Réunion du vendredi 24 mars 2023 à 9h00
Commission d'enquête sur le coût de la vie dans les collectivités territoriales régies par les articles 73 et 74 de la constitution

Olivier Sudrie :

Je répondrai sur la longueur de la chaîne plutôt que sur les délais de paiement des collectivités locales, dont je ne suis pas spécialiste.

Si l'on pouvait soupçonner l'existence d'une entente, l'Autorité de la concurrence serait en droit de se saisir du problème. À ma connaissance, elle ne l'a pas fait. J'ignore s'il existe une entente entre les opérateurs sur toute la chaîne. Ce qui est sûr, c'est qu'ils vivent en bon entendement, car ils travaillent ensemble depuis de nombreuses années.

L'intégration régionale, sur laquelle j'ai eu l'occasion de me pencher lors de la réalisation de diverses études, est un serpent de mer évoqué depuis trente ans, non seulement dans les DOM, mais aussi en Afrique. À quels problèmes se heurte l'augmentation des flux d'échanges avec les pays limitrophes ? Si l'on s'approvisionne au Brésil ou dans les îles de la Caraïbe, normalement les frais logistiques et d'approche devraient baisser. À l'achat, certes, mais nous aurons du mal à leur vendre des produits. Peut-on imaginer une intégration régionale ne marchant que dans un sens ? J'ai des doutes. Si vous achetez dans les îles de la Caraïbe, il faut vendre dans les îles de la Caraïbe.

Sur l'achat, je n'ai qu'un élément de réponse, soit dit sans vouloir franchir la limite de mes compétences : la question du respect des normes européennes se pose. On est européen ou on ne l'est pas. Les normes s'appliquent ou elles ne s'appliquent pas. Pour ma part, je considère que les normes protègent les consommateurs. On peut les faire évoluer, mais elles sont indispensables.
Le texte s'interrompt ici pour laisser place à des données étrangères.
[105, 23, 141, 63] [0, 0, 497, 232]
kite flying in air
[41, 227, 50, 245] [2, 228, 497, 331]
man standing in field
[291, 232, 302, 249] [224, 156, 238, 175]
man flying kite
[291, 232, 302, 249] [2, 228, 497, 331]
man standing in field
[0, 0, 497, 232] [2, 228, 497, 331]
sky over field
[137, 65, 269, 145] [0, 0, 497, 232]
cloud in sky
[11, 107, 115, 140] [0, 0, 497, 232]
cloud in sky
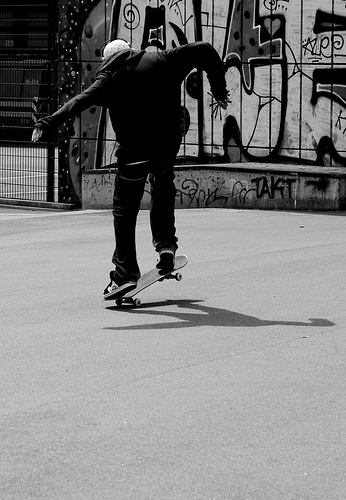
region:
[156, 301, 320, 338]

Si elles ne s'appliquent pas sur un territoire d'un État membre de l'Union européenne, quid de l'exportation de ses produits ? Il s'agirait d'une forme de cheval de Troie. Accepterait-on qu'un produit martiniquais soit exporté en métropole, sachant que certains des inputs utilisés pour sa fabrication ne sont pas aux normes ? La limite du système apparaît clairement. Le problème s'est posé il y a plusieurs années avec les produits issus de l'île Maurice, amenant l'OCDE à définir ce qu'est un produit national. Il ne suffit pas d'apposer une étiquette sur un produit chinois pour dire qu'il a été fabriqué hors de la République populaire de Chine.

Sur le commerce régional à l'export, nous nous heurtons, si vous me permettez cette expression, à la face nord de l'Himalaya. Nous ne sommes pas compétitifs. La plupart des pays de cette région ont un niveau de vie très bas et des prix bien plus faibles que les nôtres. Outre les barrières tarifaires et non tarifaires qu'ils imposent, ce qui est leur droit, ils ont recours à un autre phénomène de protection naturelle, que j'ai récemment étudié dans l'arc antillais : le taux de change. Leurs monnaies sont sur-dévaluées, ce qui favorise leurs exportations et renchérit les prix des produits libellés dans leur monnaie basse. Y vendre nos produits n'est pas impossible, mais très difficile.

Nos économies ultramarines sont inward looking ; elles sont tournées vers la satisfaction du marché intérieur, qui est le plus facile d'accès. Exporter des jus de fruits ou des produits agroalimentaires dans les pays voisins de la Caraïbe ou au Brésil me semble très difficile.